Keypoint text descriptions
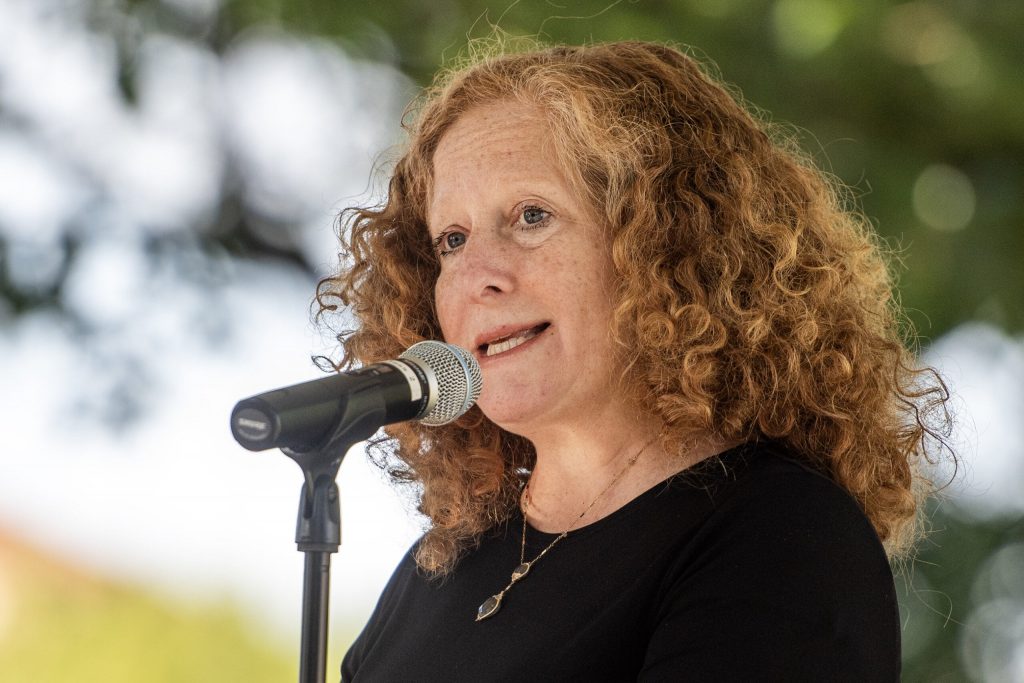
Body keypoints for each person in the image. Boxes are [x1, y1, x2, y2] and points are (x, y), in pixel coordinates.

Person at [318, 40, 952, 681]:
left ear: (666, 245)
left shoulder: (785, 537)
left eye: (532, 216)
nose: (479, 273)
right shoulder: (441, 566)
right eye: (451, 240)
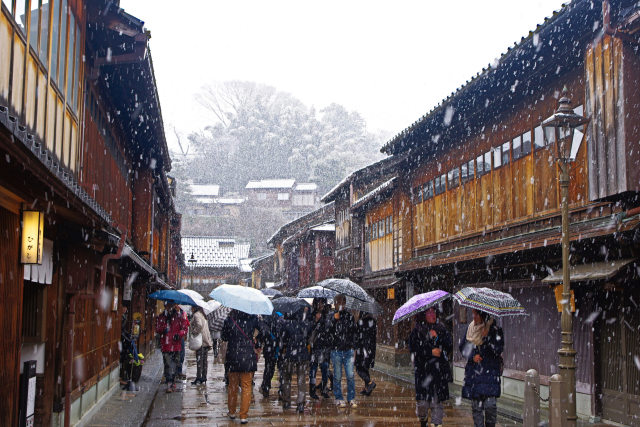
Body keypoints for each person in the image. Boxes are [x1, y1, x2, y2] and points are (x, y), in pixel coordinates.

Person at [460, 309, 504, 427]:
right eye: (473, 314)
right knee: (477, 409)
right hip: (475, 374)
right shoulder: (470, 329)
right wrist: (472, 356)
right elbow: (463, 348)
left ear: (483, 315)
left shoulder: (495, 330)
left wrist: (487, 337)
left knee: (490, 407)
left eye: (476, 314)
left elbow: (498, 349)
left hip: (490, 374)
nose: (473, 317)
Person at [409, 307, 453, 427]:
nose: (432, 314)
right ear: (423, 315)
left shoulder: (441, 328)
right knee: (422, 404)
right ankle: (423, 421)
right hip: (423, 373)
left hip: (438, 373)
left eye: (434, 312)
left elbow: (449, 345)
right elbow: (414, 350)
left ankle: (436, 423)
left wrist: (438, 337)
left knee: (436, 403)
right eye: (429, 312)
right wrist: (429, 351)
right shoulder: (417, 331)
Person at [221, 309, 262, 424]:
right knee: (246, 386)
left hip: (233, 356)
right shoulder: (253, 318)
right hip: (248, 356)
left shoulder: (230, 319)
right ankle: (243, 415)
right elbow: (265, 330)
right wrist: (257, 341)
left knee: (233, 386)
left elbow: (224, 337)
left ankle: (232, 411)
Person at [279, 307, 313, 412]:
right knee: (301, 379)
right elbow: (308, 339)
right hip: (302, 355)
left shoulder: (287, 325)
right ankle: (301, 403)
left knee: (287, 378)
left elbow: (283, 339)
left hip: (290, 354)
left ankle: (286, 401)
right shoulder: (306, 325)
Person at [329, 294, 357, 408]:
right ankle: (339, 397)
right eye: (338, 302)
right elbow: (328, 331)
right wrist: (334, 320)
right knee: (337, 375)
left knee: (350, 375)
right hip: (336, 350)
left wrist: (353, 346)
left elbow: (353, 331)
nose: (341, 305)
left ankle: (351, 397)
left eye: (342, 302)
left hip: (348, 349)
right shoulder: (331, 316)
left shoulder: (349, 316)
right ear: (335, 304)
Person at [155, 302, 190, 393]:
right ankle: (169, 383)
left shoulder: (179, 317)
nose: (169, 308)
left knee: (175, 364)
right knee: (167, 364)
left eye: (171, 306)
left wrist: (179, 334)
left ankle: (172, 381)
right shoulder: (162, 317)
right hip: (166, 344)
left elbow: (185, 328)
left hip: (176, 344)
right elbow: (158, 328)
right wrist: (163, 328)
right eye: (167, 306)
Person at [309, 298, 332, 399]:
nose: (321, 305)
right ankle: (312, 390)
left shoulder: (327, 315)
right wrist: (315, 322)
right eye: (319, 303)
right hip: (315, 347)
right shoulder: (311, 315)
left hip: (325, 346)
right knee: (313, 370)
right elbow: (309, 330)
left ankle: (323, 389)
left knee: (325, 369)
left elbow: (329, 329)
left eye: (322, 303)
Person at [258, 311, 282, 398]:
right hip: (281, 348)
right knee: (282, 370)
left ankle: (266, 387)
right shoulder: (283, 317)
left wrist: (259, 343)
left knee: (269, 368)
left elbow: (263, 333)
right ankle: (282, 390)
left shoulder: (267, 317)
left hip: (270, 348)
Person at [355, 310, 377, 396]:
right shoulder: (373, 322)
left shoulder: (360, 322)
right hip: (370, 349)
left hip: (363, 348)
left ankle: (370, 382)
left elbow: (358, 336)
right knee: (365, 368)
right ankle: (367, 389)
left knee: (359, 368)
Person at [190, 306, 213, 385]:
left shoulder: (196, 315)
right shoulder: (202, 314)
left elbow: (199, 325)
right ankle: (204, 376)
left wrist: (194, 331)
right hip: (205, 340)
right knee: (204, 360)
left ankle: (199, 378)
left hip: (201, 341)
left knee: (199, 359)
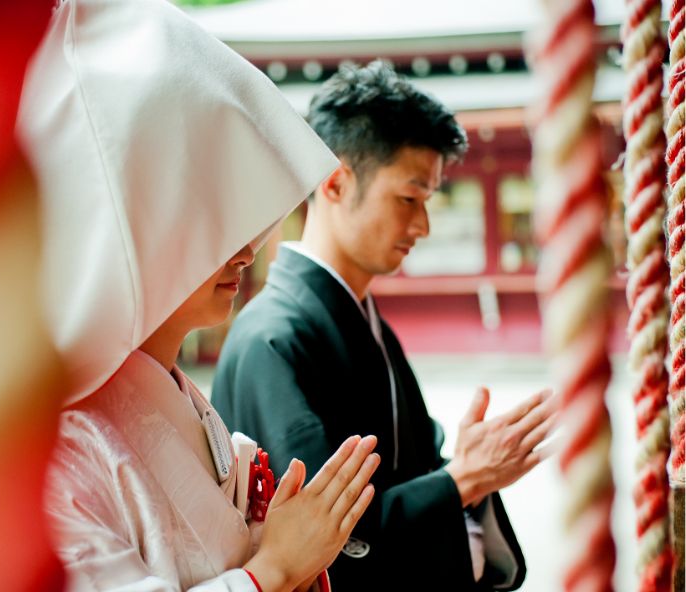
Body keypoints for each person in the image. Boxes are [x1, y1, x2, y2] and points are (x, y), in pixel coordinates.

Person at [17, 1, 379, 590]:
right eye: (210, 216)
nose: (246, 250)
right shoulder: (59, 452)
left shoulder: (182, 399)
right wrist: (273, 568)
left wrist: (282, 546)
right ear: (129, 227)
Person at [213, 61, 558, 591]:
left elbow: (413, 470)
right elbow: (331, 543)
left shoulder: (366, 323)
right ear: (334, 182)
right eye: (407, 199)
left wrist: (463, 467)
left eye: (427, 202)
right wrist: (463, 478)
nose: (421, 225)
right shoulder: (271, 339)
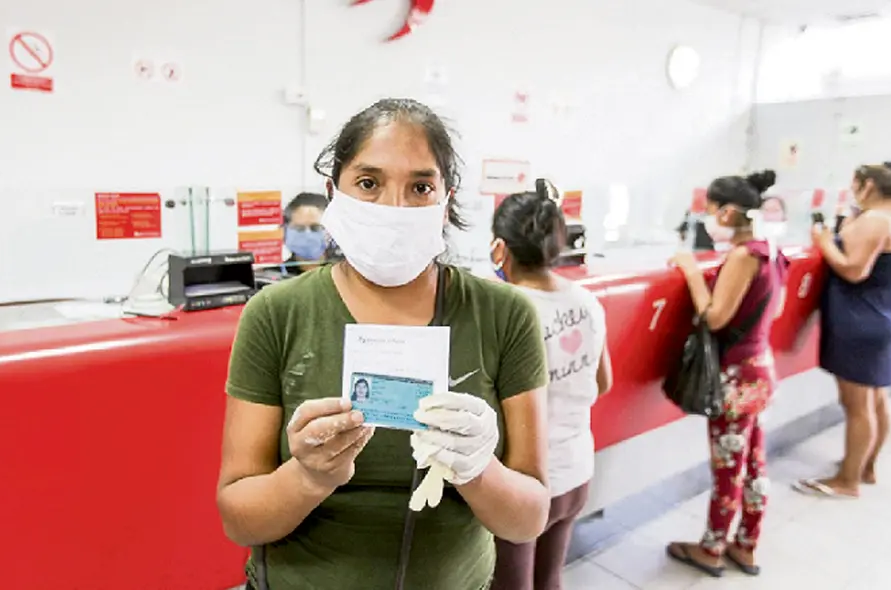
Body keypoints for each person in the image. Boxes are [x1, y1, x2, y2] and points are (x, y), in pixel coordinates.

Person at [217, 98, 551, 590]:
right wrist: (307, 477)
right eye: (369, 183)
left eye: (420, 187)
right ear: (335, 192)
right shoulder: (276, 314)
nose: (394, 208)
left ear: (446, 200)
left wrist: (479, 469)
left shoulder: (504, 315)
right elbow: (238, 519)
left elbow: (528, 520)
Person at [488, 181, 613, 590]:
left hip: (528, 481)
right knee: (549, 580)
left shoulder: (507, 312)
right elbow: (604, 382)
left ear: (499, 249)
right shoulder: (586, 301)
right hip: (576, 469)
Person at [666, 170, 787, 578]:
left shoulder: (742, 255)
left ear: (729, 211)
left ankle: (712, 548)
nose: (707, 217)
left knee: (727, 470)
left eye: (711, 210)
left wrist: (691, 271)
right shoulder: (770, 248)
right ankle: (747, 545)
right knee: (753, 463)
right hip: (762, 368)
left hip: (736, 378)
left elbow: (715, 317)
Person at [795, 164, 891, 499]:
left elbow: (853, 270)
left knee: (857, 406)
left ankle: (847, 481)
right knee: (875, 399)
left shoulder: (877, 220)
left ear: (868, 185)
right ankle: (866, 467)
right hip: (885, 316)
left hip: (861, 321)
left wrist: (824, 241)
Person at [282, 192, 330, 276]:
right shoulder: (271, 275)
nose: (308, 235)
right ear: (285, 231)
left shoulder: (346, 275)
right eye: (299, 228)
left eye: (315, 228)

PROBLEM STATEMENT: Tally the lines of the entries that carry the word "nose" and say only that number.

WRITTEN SOLUTION: 11